/

Iraq’s judicial authority voices absence of power to dissolve Parliament

Iraq’s Supreme Judicial Council voiced that it does not have the authority to dissolve the country’s parliament.

1 min read

Iraq’s Supreme Judicial Council voiced on Sunday that it does not have the authority to dissolve the country’s parliament.

Amid a deep political crisis in the country, Shia cleric Muqtada al-Sadr called on the council, Iraq’s highest judicial authority, to dissolve the assembly on Wednesday.

The council had discussed al-Sadr’s request to dissolve the Parliament and found that it has no authority to disband it, it said in a statement.

The statement expressed, “The Supreme Judicial Council has no jurisdiction to intervene in the affairs of the legislative or executive authorities.”

However, it also confirmed its agreement with al-Sadr’s “negative diagnosis of the political situation in the country and the continuing violation of the constitution.”

The council “stands at an equal distance from all political parties and groups,” the judiciary noted.

Following the nomination of Mohammed Shia al-Sudani as a new prime minister by the Coordination Framework, a coalition of groups close to Iran, tension flared up across Iraq in recent days.
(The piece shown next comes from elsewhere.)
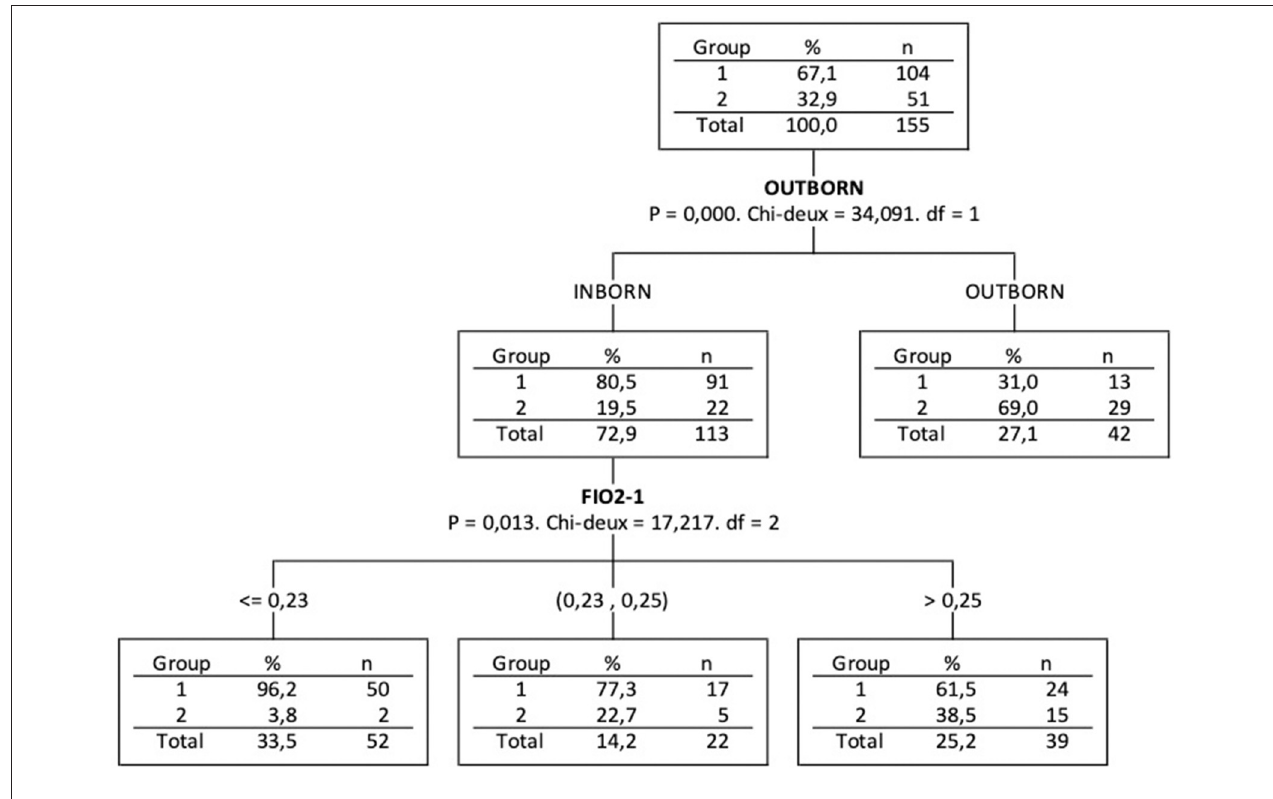
FIGURE 3 | Decision Tree by CHAID method.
Mass protests from supporters of al-Sadr were triggered by the nomination. The protests called for the dissolution of the Parliament and the holding of early polls in Iraq.

As the Coordination Framework hampered the Cabinet’s formation, 73 lawmakers of al-Sadr’s movement resigned from the 329-seat Parliament after failing to form a “national majority” government last June.

Following the country’s general elections last October, which failed since then to agree on a new government between the rival parties, Iraq has been in a political deadlock for nine months.